Rivissi e rivivo con te il ricordo di quando mio padre o mia madre mi mandavano a comprare, nella vicina osteria, dopo avermi affidato una bottiglia di vetro, il solito litro di vino e talvolta la gassosa seguita dalla raccomandazione dell’oste per la restituzione del vuoto di quest’ultima e i volti dei soliti avventori, tra i quali timidamente mi aggiravo, ora appoggiati col gomito al banco di mescita ora seduti ai tavolini su sedie impagliate, intenti, tra un sorso e l’altro, a giocare a carte e che ora il tempo, nel ricordo sfumato dei loro lineamenti me li rende, non più aspri come allora, ma trasfigurati nella mia memoria, familiari e cari nei loro atteggiamenti ora pensosi, ora estroversi sotto l’effetto dell’alcool, unico rimedio per essi, per valicare la barriera della noia quotidiana e ... sognare.

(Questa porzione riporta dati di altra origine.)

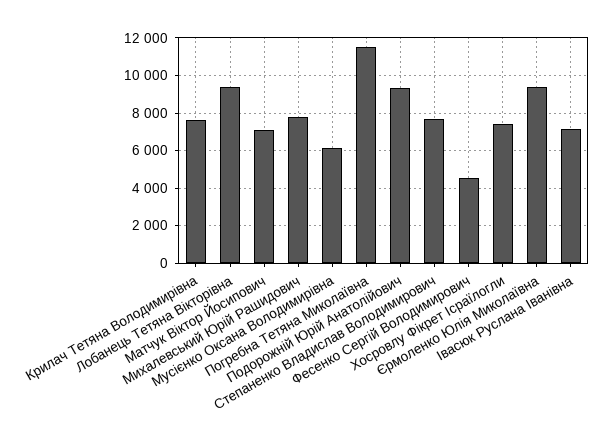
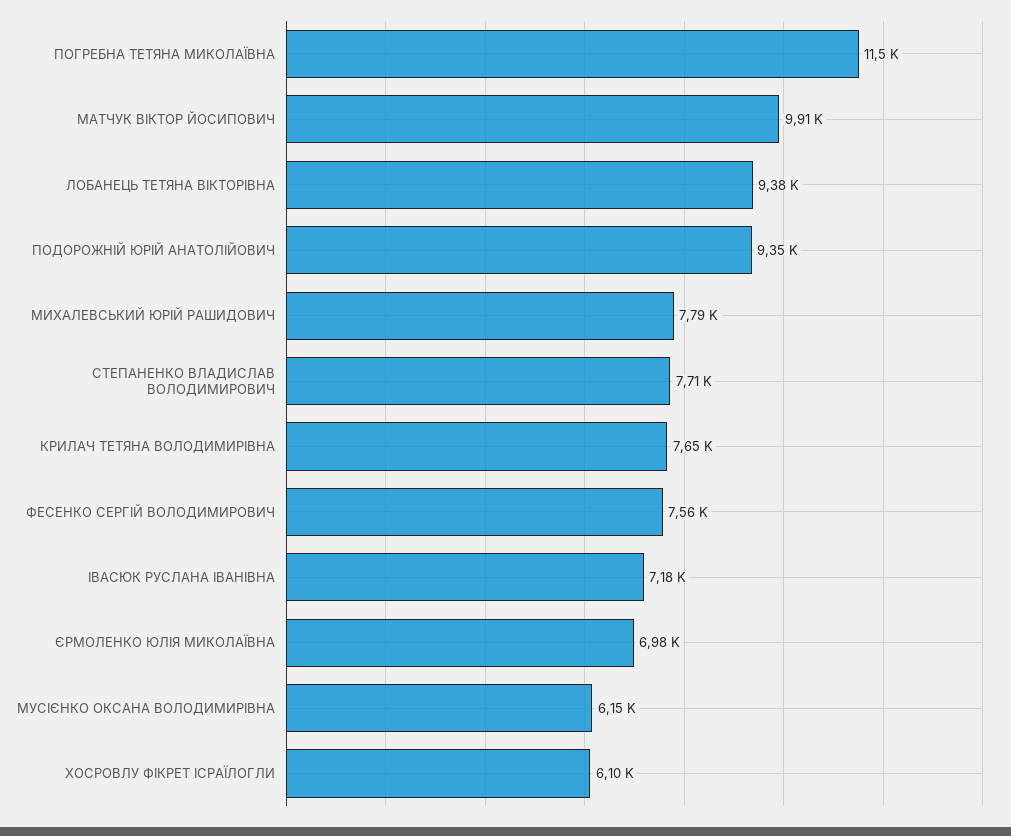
Матчук Віктор Йосипович: 7000 -> 9910
Фесенко Сергій Володимирович: 4500 -> 7560
Хосровлу Фікрет Ісраїлогли: 7500 -> 6100
Єрмоленко Юлія Миколаївна: 9500 -> 6980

Rividi e rivedo, in queste pagine, l’artigiano malmesso che con un trapano speciale (trapanaturu) si aggirava per le vie del paese, pronto a riparare recipienti ed ogni altro oggetto di terracotta, quel preistorico operatore del riciclaggio che, in cambio di lana vecchia, ferro o alluminio, ti offriva qualche bicchiere di vetro o imbuto di plastica, l’esile figura della nonna, curva su un particolare recipiente di creta (cofano - ngofanaturu) intenta a fare il bucato ed esaltare sem­pre, in quei momenti, il potere sbiancante della cenere, accuratamente raccolta in precedenza dal focolare, ma principalmente rividi e rivedo voi, cari compagni della mia giovinezza con i quali ho condiviso i giochi semplici ereditati dalla tradizione popolare nella più gaia spensieratezza e che il tempo e la società con le sue leggi ha poi diviso fisicamente, destinando a ciascuno una strada non sempre scorrevole.

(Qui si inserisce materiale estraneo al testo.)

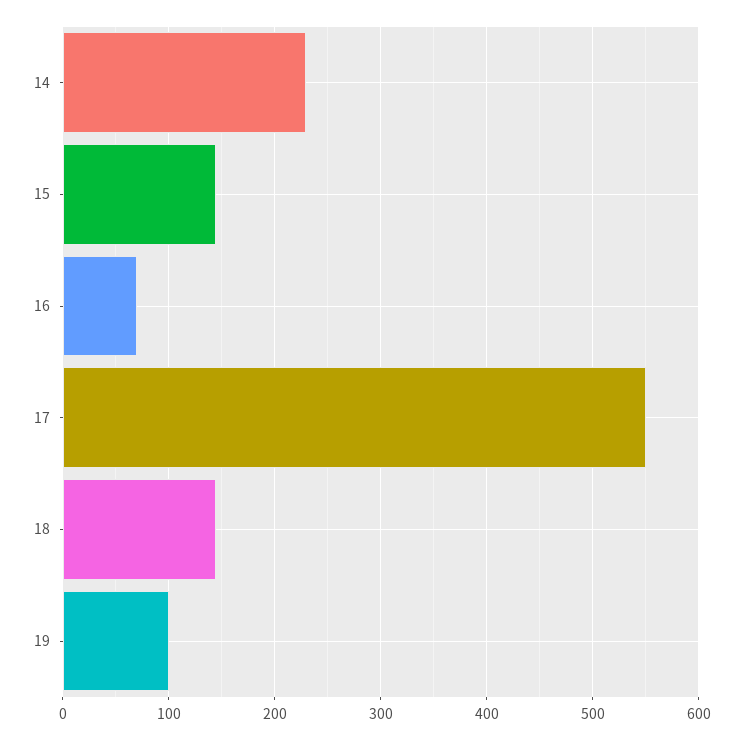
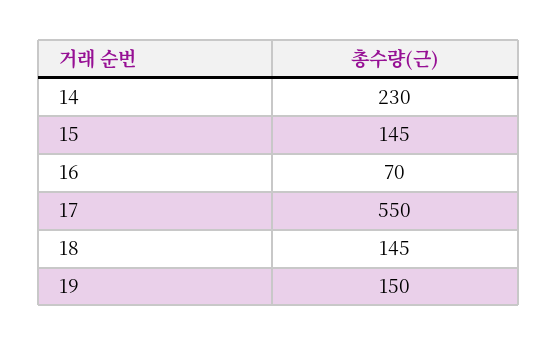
19: 100 -> 150

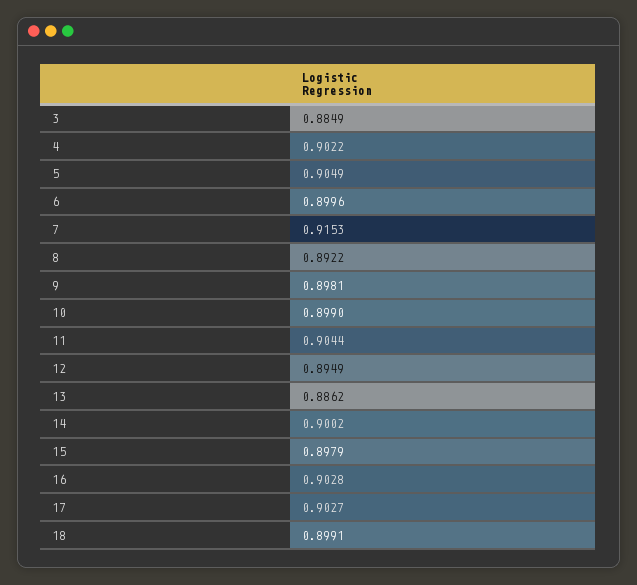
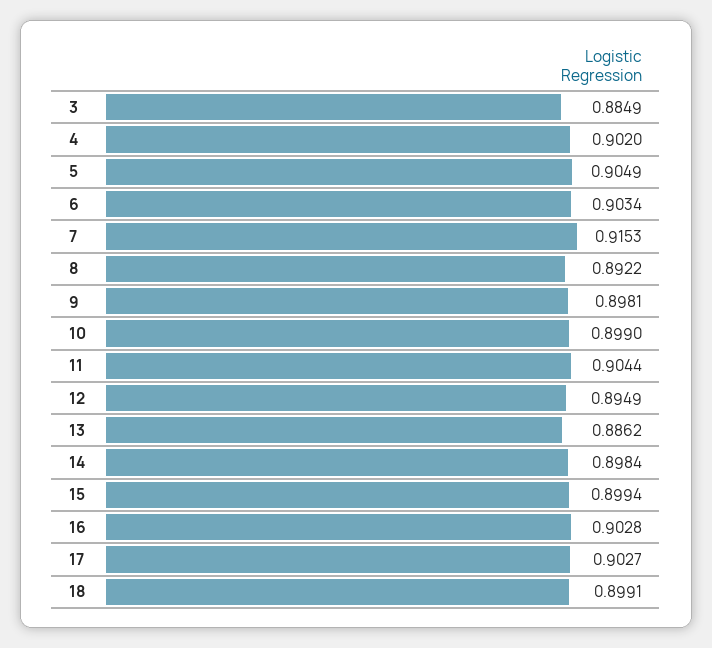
4: 0.9022 -> 0.902
6: 0.8996 -> 0.9034
14: 0.9002 -> 0.8984
15: 0.8979 -> 0.8994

Oggi rivedo te, Giuseppe De Simone, sotto il grande gelso, al confine tra la zona urbanizzata e la campagna della tua Lecce degli anni ‘50, nel momento della raccolta del frutto e portare alla mamma, risparmiati alla tua golosità, una manciata di gelsi poggiati su una foglia, che i contadini, avendoti notato, ti avevano regalato.

Quell’albero, sacrificato poi, forse anche giustamente al progresso, rappresenta metaforicamente la fine di un’epoca, quando ogni desiderio che si riusciva a realizzare aveva il sapore soddisfatto di una conquista dopo un’aspirazione sofferta e lungamente programmata, ma anche l’epoca di una giovinezza, quale la nostra, forse non vissuta pienamente, ma colma di valori e riferimenti semplici e forti che oggi ci permettono di riviverla e ricordarla senza rimpianti e con amore.